Graduate School of Medical Sciences
A partnership with the Sloan Kettering Institute

Jane Salmon

Professor

Bio

Dr. Jane Salmon is the Collette Kean Research Professor at Hospital for Special Surgery. She is Professor of Medicine and Professor of Medicine in Obstetrics and Gynecology and Associate Dean, Faculty Affairs at Weill Cornell College of Medicine.

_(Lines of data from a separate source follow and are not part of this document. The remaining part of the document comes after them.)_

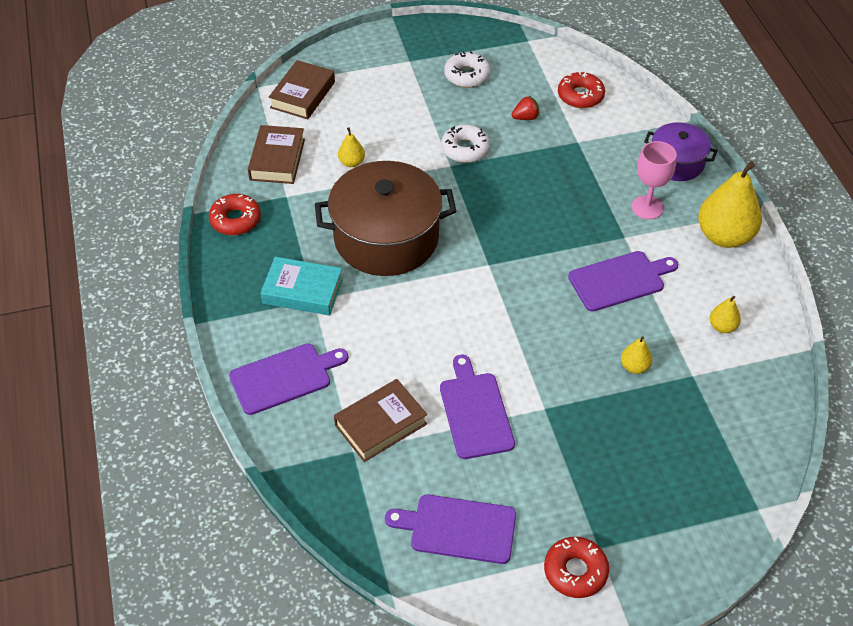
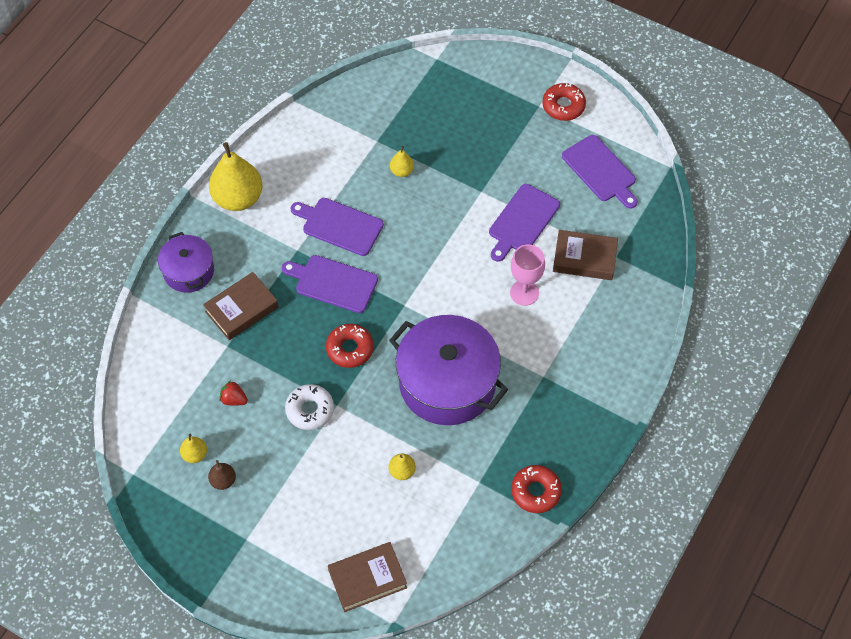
camera: 135 degrees left, 10 degrees up
purple cutting board [229,343,349,415] -> purple cutting board moved to [282,255,378,313]
brown book [248,125,305,184] -> brown book moved to [203,272,278,340]
turquoise book [260,257,343,315] -> none
brown pot [315,161,456,276] -> purple pot [389,315,508,425]
white donut [444,51,491,88] -> brown pear [208,460,236,490]
red donut [558,72,605,108] -> red donut moved to [326,324,374,368]
pink goblet [632,141,676,219] -> pink goblet moved to [510,244,545,306]
yellow pear [710,296,741,333] -> yellow pear moved to [180,434,207,463]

Dr. Salmon graduated magna cum laude from New York University and earned a medical degree in 1978 from the College of Physicians and Surgeons of Columbia University, where she was the first woman enrolled in their Medical Scientist Training Program. She completed training in internal medicine at The New York Hospital and in rheumatology at Hospital for Special Surgery, where she currently conducts clinical and basic research studies and practices rheumatology. Dr. Salmon has served on the Board of Directors of the American College of Rheumatology and Rheumatology Research Foundation. Dr. Salmon was co-editor of Arthritis and Rheumatism and is currently an Associate Editor of Annals of Rheumatic Diseases. At Hospital for Special Surgery, she is a Director of the Lupus and APS Center of Excellence, Co-Director of the Mary Kirkland Center for Lupus Research.

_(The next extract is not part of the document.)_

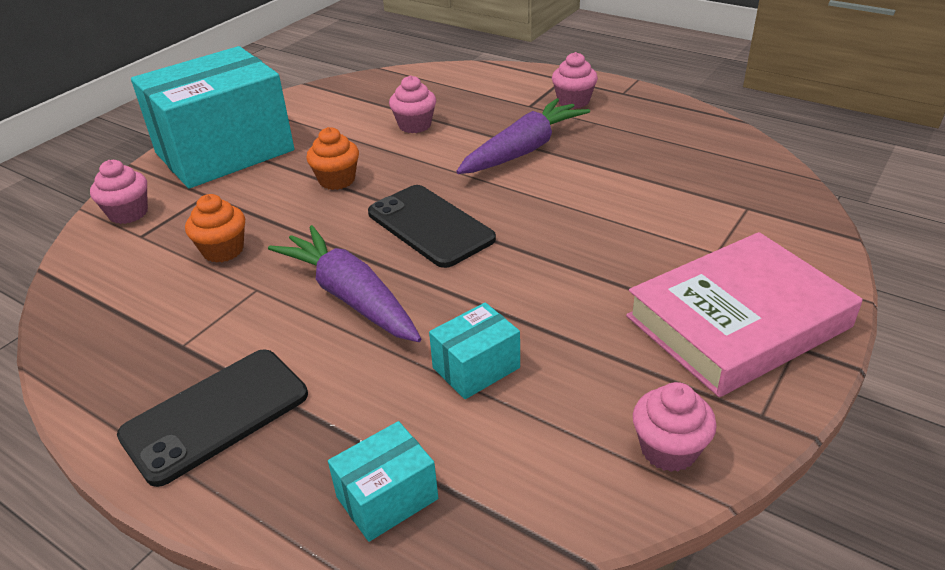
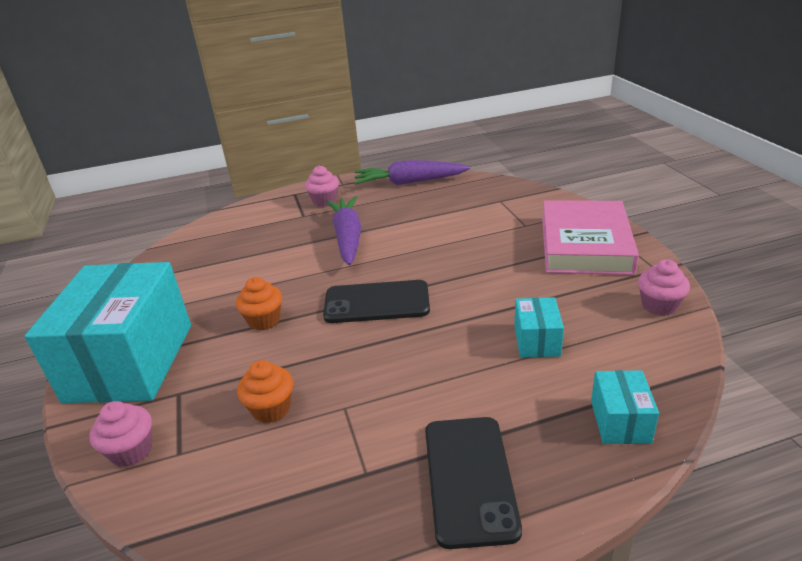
camera: 50 degrees left, 5 degrees down
purple carrot [268,225,421,342] -> purple carrot moved to [354,160,470,185]
pink cupcake [389,75,436,133] -> none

The goal of Dr. Salmon’s research is to identify predictors and determinants of disease phenotype in systemic lupus erythematosus (SLE) and related diseases and to thereby identify targets for therapy. In SLE and other autoimmune diseases, autoantibodies and immune complexes initiate inflammation and organ damage through receptors for IgG and complement activation products. The laboratory investigates downstream mediators and effector mechanisms of tissue injury.  Their basic, translational and clinical studies have led to a paradigm shift in the understanding of mechanisms of pregnancy loss, cardiovascular disease, and nephritis in patients with SLE. Dr. Salmon’s laboratory defined structure-function relationships among human receptors for IgG, key effectors in immune-complex diseases, and showed that allelic variants were risk factors for nephritis. She led the first case-control study to define prevalence and clinical correlates of pre-clinical atherosclerosis in SLE and found accelerated and premature disease, independent of traditional cardiovascular risk factors, rather related to inflammation.  Building on her discovery that innate immune pathways, complement, neutrophils, and TNF-α, are critical effectors of pregnancy complications in mouse models, she led an NIH-funded, multi-center 11-year prospective longitudinal study of 700 pregnant patients to identify predictors of pregnancy outcomes in patients with lupus and/or anti-phospholipid syndrome. She has now embarked on the first interventional trial of biologic therapy to protect pregnancies at high risk for preeclampsia, an approach likely to have broad public health implications.